Data items:
Content starts

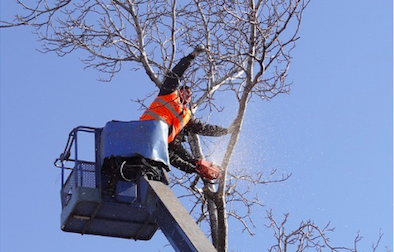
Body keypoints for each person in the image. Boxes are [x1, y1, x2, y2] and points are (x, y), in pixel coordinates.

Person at [140, 46, 231, 179]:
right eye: (186, 92)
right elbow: (175, 74)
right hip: (145, 132)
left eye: (190, 95)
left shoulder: (185, 116)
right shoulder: (168, 94)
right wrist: (191, 56)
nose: (188, 96)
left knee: (159, 173)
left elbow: (202, 129)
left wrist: (194, 166)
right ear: (179, 91)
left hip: (156, 146)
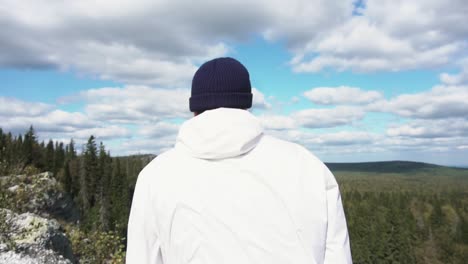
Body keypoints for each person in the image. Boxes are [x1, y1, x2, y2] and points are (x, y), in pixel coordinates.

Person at [126, 57, 352, 264]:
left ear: (194, 108)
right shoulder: (307, 165)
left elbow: (142, 257)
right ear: (246, 103)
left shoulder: (156, 176)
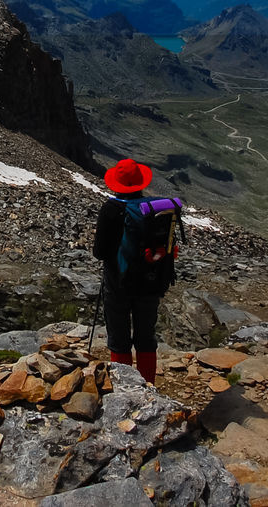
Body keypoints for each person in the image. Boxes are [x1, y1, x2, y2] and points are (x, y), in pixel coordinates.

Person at [93, 157, 162, 385]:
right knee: (145, 338)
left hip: (118, 282)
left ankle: (125, 387)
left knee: (120, 339)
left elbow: (100, 252)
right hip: (151, 282)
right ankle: (148, 386)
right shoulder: (156, 209)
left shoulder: (111, 210)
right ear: (141, 183)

Content ends

* **EXERCISE PROMPT**
Please transcribe every entry above exactly, leaving out any pictures.

* **EXERCISE RESULT**
Body keypoints for each person in the image. Boxes are [x1, y1, x2, y2] and points are (x, y), in pixel coordinates.

Person at [140, 46, 231, 179]:
right eye: (186, 92)
right elbow: (175, 74)
right hip: (145, 132)
left eye: (190, 95)
left shoulder: (185, 116)
right shoulder: (168, 94)
right wrist: (191, 56)
nose: (188, 96)
left knee: (159, 173)
left elbow: (202, 129)
left wrist: (194, 166)
right ear: (179, 91)
left hip: (156, 146)
Body keypoints for each person in the image. Boxes are [x1, y1, x2, y2] and points are (x, y), in pixel coordinates.

Person at [126, 57, 352, 264]:
left ear: (194, 108)
right shoulder: (307, 165)
left elbow: (142, 257)
right ear: (246, 103)
left shoulder: (156, 176)
Body keypoints for each person in the image. Boxes are [x1, y1, x2, y2] and points are (x, y), in pixel coordinates.

Person at [93, 157, 162, 385]:
right knee: (145, 338)
left hip: (118, 282)
left ankle: (125, 387)
left knee: (120, 339)
left elbow: (100, 252)
right hip: (151, 282)
right ankle: (148, 386)
right shoulder: (156, 209)
left shoulder: (111, 210)
right ear: (141, 183)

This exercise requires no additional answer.